===== Record set

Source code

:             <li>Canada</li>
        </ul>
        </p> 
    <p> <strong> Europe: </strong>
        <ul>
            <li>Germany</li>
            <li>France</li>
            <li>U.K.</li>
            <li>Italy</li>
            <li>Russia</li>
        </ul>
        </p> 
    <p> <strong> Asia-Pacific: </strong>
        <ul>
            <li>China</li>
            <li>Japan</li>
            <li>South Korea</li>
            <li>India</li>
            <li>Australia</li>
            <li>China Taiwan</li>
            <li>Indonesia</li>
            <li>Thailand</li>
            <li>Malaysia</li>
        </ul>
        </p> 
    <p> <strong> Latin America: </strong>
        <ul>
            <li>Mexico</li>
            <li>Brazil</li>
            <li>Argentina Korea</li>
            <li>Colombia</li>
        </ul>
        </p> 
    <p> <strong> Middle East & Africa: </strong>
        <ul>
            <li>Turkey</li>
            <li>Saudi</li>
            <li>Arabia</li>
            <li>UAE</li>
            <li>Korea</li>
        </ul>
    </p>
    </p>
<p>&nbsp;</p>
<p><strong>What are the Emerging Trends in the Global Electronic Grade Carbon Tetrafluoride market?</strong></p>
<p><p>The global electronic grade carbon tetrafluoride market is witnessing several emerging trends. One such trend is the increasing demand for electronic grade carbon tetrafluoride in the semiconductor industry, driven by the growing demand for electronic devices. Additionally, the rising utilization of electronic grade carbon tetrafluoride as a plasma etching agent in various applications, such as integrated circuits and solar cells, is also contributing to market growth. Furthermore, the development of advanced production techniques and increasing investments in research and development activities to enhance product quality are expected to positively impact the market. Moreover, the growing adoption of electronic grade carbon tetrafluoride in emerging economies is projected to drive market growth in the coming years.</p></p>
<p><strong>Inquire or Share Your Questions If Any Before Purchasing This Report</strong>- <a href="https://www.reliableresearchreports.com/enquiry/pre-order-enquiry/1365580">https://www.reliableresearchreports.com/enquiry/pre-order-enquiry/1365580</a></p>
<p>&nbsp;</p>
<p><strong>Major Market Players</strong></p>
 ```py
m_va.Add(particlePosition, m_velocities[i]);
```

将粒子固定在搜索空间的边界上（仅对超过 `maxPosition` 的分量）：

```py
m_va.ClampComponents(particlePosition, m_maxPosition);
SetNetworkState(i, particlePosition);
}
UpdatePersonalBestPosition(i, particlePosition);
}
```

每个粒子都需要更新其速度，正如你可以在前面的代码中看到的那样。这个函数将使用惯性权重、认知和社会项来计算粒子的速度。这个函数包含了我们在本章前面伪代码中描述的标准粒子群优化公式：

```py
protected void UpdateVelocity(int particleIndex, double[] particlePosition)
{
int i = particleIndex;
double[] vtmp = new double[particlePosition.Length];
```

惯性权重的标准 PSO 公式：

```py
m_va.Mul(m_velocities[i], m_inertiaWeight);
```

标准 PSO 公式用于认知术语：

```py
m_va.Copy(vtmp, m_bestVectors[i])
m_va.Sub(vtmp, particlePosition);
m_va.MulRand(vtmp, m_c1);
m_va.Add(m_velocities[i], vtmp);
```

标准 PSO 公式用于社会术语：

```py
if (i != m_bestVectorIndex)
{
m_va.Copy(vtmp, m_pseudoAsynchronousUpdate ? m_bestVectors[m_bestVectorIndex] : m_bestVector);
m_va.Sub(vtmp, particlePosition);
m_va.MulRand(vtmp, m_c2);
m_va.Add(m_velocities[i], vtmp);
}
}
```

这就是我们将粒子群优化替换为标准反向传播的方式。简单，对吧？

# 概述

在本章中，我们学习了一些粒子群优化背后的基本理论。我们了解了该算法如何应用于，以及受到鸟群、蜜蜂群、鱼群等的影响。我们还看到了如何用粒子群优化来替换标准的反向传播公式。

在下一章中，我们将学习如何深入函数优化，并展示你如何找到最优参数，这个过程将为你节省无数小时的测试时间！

==========

→ Exercise requirements
What you retype should run from the first line of the entries above through the line containing "<p><p>The global electronic", exactly and in full.

→ Completed task
Source code

:             <li>Canada</li>
        </ul>
        </p> 
    <p> <strong> Europe: </strong>
        <ul>
            <li>Germany</li>
            <li>France</li>
            <li>U.K.</li>
            <li>Italy</li>
            <li>Russia</li>
        </ul>
        </p> 
    <p> <strong> Asia-Pacific: </strong>
        <ul>
            <li>China</li>
            <li>Japan</li>
            <li>South Korea</li>
            <li>India</li>
            <li>Australia</li>
            <li>China Taiwan</li>
            <li>Indonesia</li>
            <li>Thailand</li>
            <li>Malaysia</li>
        </ul>
        </p> 
    <p> <strong> Latin America: </strong>
        <ul>
            <li>Mexico</li>
            <li>Brazil</li>
            <li>Argentina Korea</li>
            <li>Colombia</li>
        </ul>
        </p> 
    <p> <strong> Middle East & Africa: </strong>
        <ul>
            <li>Turkey</li>
            <li>Saudi</li>
            <li>Arabia</li>
            <li>UAE</li>
            <li>Korea</li>
        </ul>
    </p>
    </p>
<p>&nbsp;</p>
<p><strong>What are the Emerging Trends in the Global Electronic Grade Carbon Tetrafluoride market?</strong></p>
<p><p>The global electronic grade carbon tetrafluoride market is witnessing several emerging trends. One such trend is the increasing demand for electronic grade carbon tetrafluoride in the semiconductor industry, driven by the growing demand for electronic devices. Additionally, the rising utilization of electronic grade carbon tetrafluoride as a plasma etching agent in various applications, such as integrated circuits and solar cells, is also contributing to market growth. Furthermore, the development of advanced production techniques and increasing investments in research and development activities to enhance product quality are expected to positively impact the market. Moreover, the growing adoption of electronic grade carbon tetrafluoride in emerging economies is projected to drive market growth in the coming years.</p></p>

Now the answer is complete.